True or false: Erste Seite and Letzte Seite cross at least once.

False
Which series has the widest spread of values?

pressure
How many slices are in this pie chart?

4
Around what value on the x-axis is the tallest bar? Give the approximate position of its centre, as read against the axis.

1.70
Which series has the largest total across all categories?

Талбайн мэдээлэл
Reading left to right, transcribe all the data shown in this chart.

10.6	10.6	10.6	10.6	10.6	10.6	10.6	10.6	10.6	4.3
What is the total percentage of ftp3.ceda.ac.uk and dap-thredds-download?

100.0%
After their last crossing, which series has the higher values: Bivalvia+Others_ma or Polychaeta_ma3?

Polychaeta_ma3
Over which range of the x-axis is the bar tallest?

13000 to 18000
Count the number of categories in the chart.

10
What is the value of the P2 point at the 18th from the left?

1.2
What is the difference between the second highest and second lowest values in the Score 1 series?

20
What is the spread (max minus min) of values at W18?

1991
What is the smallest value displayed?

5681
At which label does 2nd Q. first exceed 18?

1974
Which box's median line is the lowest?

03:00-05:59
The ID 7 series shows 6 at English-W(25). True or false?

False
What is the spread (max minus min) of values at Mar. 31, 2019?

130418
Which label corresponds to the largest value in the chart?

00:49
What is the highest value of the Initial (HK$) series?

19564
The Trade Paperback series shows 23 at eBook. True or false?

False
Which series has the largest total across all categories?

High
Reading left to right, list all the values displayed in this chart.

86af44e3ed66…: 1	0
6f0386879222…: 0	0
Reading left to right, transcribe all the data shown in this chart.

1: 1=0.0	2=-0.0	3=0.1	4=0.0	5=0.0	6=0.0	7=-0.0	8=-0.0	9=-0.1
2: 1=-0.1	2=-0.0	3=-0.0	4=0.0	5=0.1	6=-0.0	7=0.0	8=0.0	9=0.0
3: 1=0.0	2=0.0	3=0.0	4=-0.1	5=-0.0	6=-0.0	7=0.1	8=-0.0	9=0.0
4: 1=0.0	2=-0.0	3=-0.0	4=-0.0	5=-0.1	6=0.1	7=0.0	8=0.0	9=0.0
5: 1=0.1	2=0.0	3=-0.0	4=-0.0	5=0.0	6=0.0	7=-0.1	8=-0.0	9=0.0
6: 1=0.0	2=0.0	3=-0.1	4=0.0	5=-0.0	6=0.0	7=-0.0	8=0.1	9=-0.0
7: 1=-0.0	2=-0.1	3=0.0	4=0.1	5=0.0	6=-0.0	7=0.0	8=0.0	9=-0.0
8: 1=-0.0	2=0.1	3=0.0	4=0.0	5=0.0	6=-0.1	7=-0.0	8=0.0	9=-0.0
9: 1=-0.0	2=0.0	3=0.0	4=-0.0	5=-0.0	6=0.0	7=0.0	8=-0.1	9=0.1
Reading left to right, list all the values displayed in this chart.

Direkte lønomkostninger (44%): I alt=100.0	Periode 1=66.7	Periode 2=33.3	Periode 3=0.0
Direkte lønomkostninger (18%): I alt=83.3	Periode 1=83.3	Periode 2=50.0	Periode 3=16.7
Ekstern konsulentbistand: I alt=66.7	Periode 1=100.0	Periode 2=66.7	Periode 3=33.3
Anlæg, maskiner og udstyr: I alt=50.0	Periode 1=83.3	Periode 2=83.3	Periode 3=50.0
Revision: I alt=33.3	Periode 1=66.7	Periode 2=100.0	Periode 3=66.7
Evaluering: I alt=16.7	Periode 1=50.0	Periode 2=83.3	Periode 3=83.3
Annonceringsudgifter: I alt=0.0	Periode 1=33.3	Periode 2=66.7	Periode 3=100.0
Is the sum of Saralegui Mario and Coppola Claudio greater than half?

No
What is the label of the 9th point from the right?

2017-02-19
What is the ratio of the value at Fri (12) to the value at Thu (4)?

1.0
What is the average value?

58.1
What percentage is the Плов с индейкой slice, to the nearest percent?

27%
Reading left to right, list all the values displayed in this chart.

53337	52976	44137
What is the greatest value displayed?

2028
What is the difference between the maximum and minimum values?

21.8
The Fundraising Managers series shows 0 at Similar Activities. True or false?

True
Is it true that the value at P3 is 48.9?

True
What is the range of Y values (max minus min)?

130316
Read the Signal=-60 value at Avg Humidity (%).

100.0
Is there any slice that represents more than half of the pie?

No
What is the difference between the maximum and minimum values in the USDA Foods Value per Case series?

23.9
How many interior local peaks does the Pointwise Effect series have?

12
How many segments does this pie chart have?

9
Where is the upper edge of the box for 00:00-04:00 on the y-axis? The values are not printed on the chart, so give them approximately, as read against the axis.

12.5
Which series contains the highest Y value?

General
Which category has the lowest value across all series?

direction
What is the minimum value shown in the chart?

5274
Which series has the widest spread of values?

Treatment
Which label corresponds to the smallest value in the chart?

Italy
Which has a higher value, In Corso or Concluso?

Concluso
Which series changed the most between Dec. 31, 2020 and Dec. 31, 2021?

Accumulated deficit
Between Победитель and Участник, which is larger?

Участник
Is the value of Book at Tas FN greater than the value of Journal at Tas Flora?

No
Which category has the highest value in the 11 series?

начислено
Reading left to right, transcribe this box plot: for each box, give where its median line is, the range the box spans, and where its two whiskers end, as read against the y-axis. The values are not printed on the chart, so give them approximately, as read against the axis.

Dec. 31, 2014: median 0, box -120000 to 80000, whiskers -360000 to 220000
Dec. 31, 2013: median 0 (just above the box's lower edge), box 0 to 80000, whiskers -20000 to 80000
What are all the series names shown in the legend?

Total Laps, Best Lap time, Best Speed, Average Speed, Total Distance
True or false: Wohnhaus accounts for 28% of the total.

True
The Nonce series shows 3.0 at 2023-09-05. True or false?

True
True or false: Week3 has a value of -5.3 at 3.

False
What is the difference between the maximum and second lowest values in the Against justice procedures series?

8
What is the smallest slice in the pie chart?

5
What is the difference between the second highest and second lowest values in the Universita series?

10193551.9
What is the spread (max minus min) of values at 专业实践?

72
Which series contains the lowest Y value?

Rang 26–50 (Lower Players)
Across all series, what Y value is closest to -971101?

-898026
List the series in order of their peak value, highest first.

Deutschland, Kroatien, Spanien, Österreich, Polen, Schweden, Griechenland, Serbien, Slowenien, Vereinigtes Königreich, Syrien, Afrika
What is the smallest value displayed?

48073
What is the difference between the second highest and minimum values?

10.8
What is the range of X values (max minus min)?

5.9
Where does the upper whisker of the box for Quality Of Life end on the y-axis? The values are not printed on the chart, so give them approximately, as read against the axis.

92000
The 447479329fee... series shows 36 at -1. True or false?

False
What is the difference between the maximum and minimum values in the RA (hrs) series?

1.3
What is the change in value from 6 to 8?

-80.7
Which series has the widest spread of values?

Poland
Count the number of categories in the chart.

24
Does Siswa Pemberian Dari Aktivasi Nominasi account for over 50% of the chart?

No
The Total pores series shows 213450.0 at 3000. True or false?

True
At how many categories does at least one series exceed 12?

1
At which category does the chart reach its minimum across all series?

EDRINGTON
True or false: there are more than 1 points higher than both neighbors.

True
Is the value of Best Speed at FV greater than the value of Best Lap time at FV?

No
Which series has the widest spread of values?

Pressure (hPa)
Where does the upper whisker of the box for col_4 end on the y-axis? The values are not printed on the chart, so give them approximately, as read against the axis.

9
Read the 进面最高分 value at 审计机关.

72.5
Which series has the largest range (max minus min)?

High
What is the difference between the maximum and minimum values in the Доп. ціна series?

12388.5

→ **Exercise details**: Put every line of the listing above into a JSON list of strings, one string per line, leaving out the blank lines.

→ **Exercise output**:
[
  "True or false: Erste Seite and Letzte Seite cross at least once.",
  "False",
  "Which series has the widest spread of values?",
  "pressure",
  "How many slices are in this pie chart?",
  "4",
  "Around what value on the x-axis is the tallest bar? Give the approximate position of its centre, as read against the axis.",
  "1.70",
  "Which series has the largest total across all categories?",
  "Талбайн мэдээлэл",
  "Reading left to right, transcribe all the data shown in this chart.",
  "10.6\t10.6\t10.6\t10.6\t10.6\t10.6\t10.6\t10.6\t10.6\t4.3",
  "What is the total percentage of ftp3.ceda.ac.uk and dap-thredds-download?",
  "100.0%",
  "After their last crossing, which series has the higher values: Bivalvia+Others_ma or Polychaeta_ma3?",
  "Polychaeta_ma3",
  "Over which range of the x-axis is the bar tallest?",
  "13000 to 18000",
  "Count the number of categories in the chart.",
  "10",
  "What is the value of the P2 point at the 18th from the left?",
  "1.2",
  "What is the difference between the second highest and second lowest values in the Score 1 series?",
  "20",
  "What is the spread (max minus min) of values at W18?",
  "1991",
  "What is the smallest value displayed?",
  "5681",
  "At which label does 2nd Q. first exceed 18?",
  "1974",
  "Which box's median line is the lowest?",
  "03:00-05:59",
  "The ID 7 series shows 6 at English-W(25). True or false?",
  "False",
  "What is the spread (max minus min) of values at Mar. 31, 2019?",
  "130418",
  "Which label corresponds to the largest value in the chart?",
  "00:49",
  "What is the highest value of the Initial (HK$) series?",
  "19564",
  "The Trade Paperback series shows 23 at eBook. True or false?",
  "False",
  "Which series has the largest total across all categories?",
  "High",
  "Reading left to right, list all the values displayed in this chart.",
  "86af44e3ed66…: 1\t0",
  "6f0386879222…: 0\t0",
  "Reading left to right, transcribe all the data shown in this chart.",
  "1: 1=0.0\t2=-0.0\t3=0.1\t4=0.0\t5=0.0\t6=0.0\t7=-0.0\t8=-0.0\t9=-0.1",
  "2: 1=-0.1\t2=-0.0\t3=-0.0\t4=0.0\t5=0.1\t6=-0.0\t7=0.0\t8=0.0\t9=0.0",
  "3: 1=0.0\t2=0.0\t3=0.0\t4=-0.1\t5=-0.0\t6=-0.0\t7=0.1\t8=-0.0\t9=0.0",
  "4: 1=0.0\t2=-0.0\t3=-0.0\t4=-0.0\t5=-0.1\t6=0.1\t7=0.0\t8=0.0\t9=0.0",
  "5: 1=0.1\t2=0.0\t3=-0.0\t4=-0.0\t5=0.0\t6=0.0\t7=-0.1\t8=-0.0\t9=0.0",
  "6: 1=0.0\t2=0.0\t3=-0.1\t4=0.0\t5=-0.0\t6=0.0\t7=-0.0\t8=0.1\t9=-0.0",
  "7: 1=-0.0\t2=-0.1\t3=0.0\t4=0.1\t5=0.0\t6=-0.0\t7=0.0\t8=0.0\t9=-0.0",
  "8: 1=-0.0\t2=0.1\t3=0.0\t4=0.0\t5=0.0\t6=-0.1\t7=-0.0\t8=0.0\t9=-0.0",
  "9: 1=-0.0\t2=0.0\t3=0.0\t4=-0.0\t5=-0.0\t6=0.0\t7=0.0\t8=-0.1\t9=0.1",
  "Reading left to right, list all the values displayed in this chart.",
  "Direkte lønomkostninger (44%): I alt=100.0\tPeriode 1=66.7\tPeriode 2=33.3\tPeriode 3=0.0",
  "Direkte lønomkostninger (18%): I alt=83.3\tPeriode 1=83.3\tPeriode 2=50.0\tPeriode 3=16.7",
  "Ekstern konsulentbistand: I alt=66.7\tPeriode 1=100.0\tPeriode 2=66.7\tPeriode 3=33.3",
  "Anlæg, maskiner og udstyr: I alt=50.0\tPeriode 1=83.3\tPeriode 2=83.3\tPeriode 3=50.0",
  "Revision: I alt=33.3\tPeriode 1=66.7\tPeriode 2=100.0\tPeriode 3=66.7",
  "Evaluering: I alt=16.7\tPeriode 1=50.0\tPeriode 2=83.3\tPeriode 3=83.3",
  "Annonceringsudgifter: I alt=0.0\tPeriode 1=33.3\tPeriode 2=66.7\tPeriode 3=100.0",
  "Is the sum of Saralegui Mario and Coppola Claudio greater than half?",
  "No",
  "What is the label of the 9th point from the right?",
  "2017-02-19",
  "What is the ratio of the value at Fri (12) to the value at Thu (4)?",
  "1.0",
  "What is the average value?",
  "58.1",
  "What percentage is the Плов с индейкой slice, to the nearest percent?",
  "27%",
  "Reading left to right, list all the values displayed in this chart.",
  "53337\t52976\t44137",
  "What is the greatest value displayed?",
  "2028",
  "What is the difference between the maximum and minimum values?",
  "21.8",
  "The Fundraising Managers series shows 0 at Similar Activities. True or false?",
  "True",
  "Is it true that the value at P3 is 48.9?",
  "True",
  "What is the range of Y values (max minus min)?",
  "130316",
  "Read the Signal=-60 value at Avg Humidity (%).",
  "100.0",
  "Is there any slice that represents more than half of the pie?",
  "No",
  "What is the difference between the maximum and minimum values in the USDA Foods Value per Case series?",
  "23.9",
  "How many interior local peaks does the Pointwise Effect series have?",
  "12",
  "How many segments does this pie chart have?",
  "9",
  "Where is the upper edge of the box for 00:00-04:00 on the y-axis? The values are not printed on the chart, so give them approximately, as read against the axis.",
  "12.5",
  "Which series contains the highest Y value?",
  "General",
  "Which category has the lowest value across all series?",
  "direction",
  "What is the minimum value shown in the chart?",
  "5274",
  "Which series has the widest spread of values?",
  "Treatment",
  "Which label corresponds to the smallest value in the chart?",
  "Italy",
  "Which has a higher value, In Corso or Concluso?",
  "Concluso",
  "Which series changed the most between Dec. 31, 2020 and Dec. 31, 2021?",
  "Accumulated deficit",
  "Between Победитель and Участник, which is larger?",
  "Участник",
  "Is the value of Book at Tas FN greater than the value of Journal at Tas Flora?",
  "No",
  "Which category has the highest value in the 11 series?",
  "начислено",
  "Reading left to right, transcribe this box plot: for each box, give where its median line is, the range the box spans, and where its two whiskers end, as read against the y-axis. The values are not printed on the chart, so give them approximately, as read against the axis.",
  "Dec. 31, 2014: median 0, box -120000 to 80000, whiskers -360000 to 220000",
  "Dec. 31, 2013: median 0 (just above the box's lower edge), box 0 to 80000, whiskers -20000 to 80000",
  "What are all the series names shown in the legend?",
  "Total Laps, Best Lap time, Best Speed, Average Speed, Total Distance",
  "True or false: Wohnhaus accounts for 28% of the total.",
  "True",
  "The Nonce series shows 3.0 at 2023-09-05. True or false?",
  "True",
  "True or false: Week3 has a value of -5.3 at 3.",
  "False",
  "What is the difference between the maximum and second lowest values in the Against justice procedures series?",
  "8",
  "What is the smallest slice in the pie chart?",
  "5",
  "What is the difference between the second highest and second lowest values in the Universita series?",
  "10193551.9",
  "What is the spread (max minus min) of values at 专业实践?",
  "72",
  "Which series contains the lowest Y value?",
  "Rang 26–50 (Lower Players)",
  "Across all series, what Y value is closest to -971101?",
  "-898026",
  "List the series in order of their peak value, highest first.",
  "Deutschland, Kroatien, Spanien, Österreich, Polen, Schweden, Griechenland, Serbien, Slowenien, Vereinigtes Königreich, Syrien, Afrika",
  "What is the smallest value displayed?",
  "48073",
  "What is the difference between the second highest and minimum values?",
  "10.8",
  "What is the range of X values (max minus min)?",
  "5.9",
  "Where does the upper whisker of the box for Quality Of Life end on the y-axis? The values are not printed on the chart, so give them approximately, as read against the axis.",
  "92000",
  "The 447479329fee... series shows 36 at -1. True or false?",
  "False",
  "What is the difference between the maximum and minimum values in the RA (hrs) series?",
  "1.3",
  "What is the change in value from 6 to 8?",
  "-80.7",
  "Which series has the widest spread of values?",
  "Poland",
  "Count the number of categories in the chart.",
  "24",
  "Does Siswa Pemberian Dari Aktivasi Nominasi account for over 50% of the chart?",
  "No",
  "The Total pores series shows 213450.0 at 3000. True or false?",
  "True",
  "At how many categories does at least one series exceed 12?",
  "1",
  "At which category does the chart reach its minimum across all series?",
  "EDRINGTON",
  "True or false: there are more than 1 points higher than both neighbors.",
  "True",
  "Is the value of Best Speed at FV greater than the value of Best Lap time at FV?",
  "No",
  "Which series has the widest spread of values?",
  "Pressure (hPa)",
  "Where does the upper whisker of the box for col_4 end on the y-axis? The values are not printed on the chart, so give them approximately, as read against the axis.",
  "9",
  "Read the 进面最高分 value at 审计机关.",
  "72.5",
  "Which series has the largest range (max minus min)?",
  "High",
  "What is the difference between the maximum and minimum values in the Доп. ціна series?",
  "12388.5"
]